Data shown: Begin
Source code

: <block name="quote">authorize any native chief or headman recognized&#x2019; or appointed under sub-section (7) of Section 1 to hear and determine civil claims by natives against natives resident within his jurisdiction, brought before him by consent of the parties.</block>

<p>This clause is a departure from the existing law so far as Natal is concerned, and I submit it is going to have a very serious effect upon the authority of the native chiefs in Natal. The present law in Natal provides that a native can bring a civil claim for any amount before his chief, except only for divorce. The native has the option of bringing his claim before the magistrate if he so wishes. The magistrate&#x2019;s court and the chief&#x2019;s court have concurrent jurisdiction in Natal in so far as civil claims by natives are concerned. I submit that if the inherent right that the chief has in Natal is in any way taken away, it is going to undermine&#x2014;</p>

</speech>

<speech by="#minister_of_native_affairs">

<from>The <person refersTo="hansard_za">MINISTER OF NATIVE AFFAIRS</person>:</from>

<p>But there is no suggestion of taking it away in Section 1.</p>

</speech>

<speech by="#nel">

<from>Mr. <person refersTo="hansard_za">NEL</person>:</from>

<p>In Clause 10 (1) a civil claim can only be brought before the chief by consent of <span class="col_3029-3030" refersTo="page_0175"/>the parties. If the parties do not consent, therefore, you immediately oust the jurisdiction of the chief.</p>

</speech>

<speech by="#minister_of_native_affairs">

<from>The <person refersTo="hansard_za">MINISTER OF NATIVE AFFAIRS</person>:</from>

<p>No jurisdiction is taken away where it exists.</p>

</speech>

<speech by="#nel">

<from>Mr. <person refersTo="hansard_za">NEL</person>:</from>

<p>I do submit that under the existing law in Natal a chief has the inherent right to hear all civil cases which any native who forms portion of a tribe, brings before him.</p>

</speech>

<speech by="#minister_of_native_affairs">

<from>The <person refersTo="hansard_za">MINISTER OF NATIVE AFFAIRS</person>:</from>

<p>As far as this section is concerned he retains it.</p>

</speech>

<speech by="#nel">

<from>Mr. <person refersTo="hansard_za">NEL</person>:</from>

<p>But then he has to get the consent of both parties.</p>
Data shown: End
§ Task to carry out
Having gone through the data above, repeat it exactly.

§ Written solution
Source code

: <block name="quote">authorize any native chief or headman recognized&#x2019; or appointed under sub-section (7) of Section 1 to hear and determine civil claims by natives against natives resident within his jurisdiction, brought before him by consent of the parties.</block>

<p>This clause is a departure from the existing law so far as Natal is concerned, and I submit it is going to have a very serious effect upon the authority of the native chiefs in Natal. The present law in Natal provides that a native can bring a civil claim for any amount before his chief, except only for divorce. The native has the option of bringing his claim before the magistrate if he so wishes. The magistrate&#x2019;s court and the chief&#x2019;s court have concurrent jurisdiction in Natal in so far as civil claims by natives are concerned. I submit that if the inherent right that the chief has in Natal is in any way taken away, it is going to undermine&#x2014;</p>

</speech>

<speech by="#minister_of_native_affairs">

<from>The <person refersTo="hansard_za">MINISTER OF NATIVE AFFAIRS</person>:</from>

<p>But there is no suggestion of taking it away in Section 1.</p>

</speech>

<speech by="#nel">

<from>Mr. <person refersTo="hansard_za">NEL</person>:</from>

<p>In Clause 10 (1) a civil claim can only be brought before the chief by consent of <span class="col_3029-3030" refersTo="page_0175"/>the parties. If the parties do not consent, therefore, you immediately oust the jurisdiction of the chief.</p>

</speech>

<speech by="#minister_of_native_affairs">

<from>The <person refersTo="hansard_za">MINISTER OF NATIVE AFFAIRS</person>:</from>

<p>No jurisdiction is taken away where it exists.</p>

</speech>

<speech by="#nel">

<from>Mr. <person refersTo="hansard_za">NEL</person>:</from>

<p>I do submit that under the existing law in Natal a chief has the inherent right to hear all civil cases which any native who forms portion of a tribe, brings before him.</p>

</speech>

<speech by="#minister_of_native_affairs">

<from>The <person refersTo="hansard_za">MINISTER OF NATIVE AFFAIRS</person>:</from>

<p>As far as this section is concerned he retains it.</p>

</speech>

<speech by="#nel">

<from>Mr. <person refersTo="hansard_za">NEL</person>:</from>

<p>But then he has to get the consent of both parties.</p>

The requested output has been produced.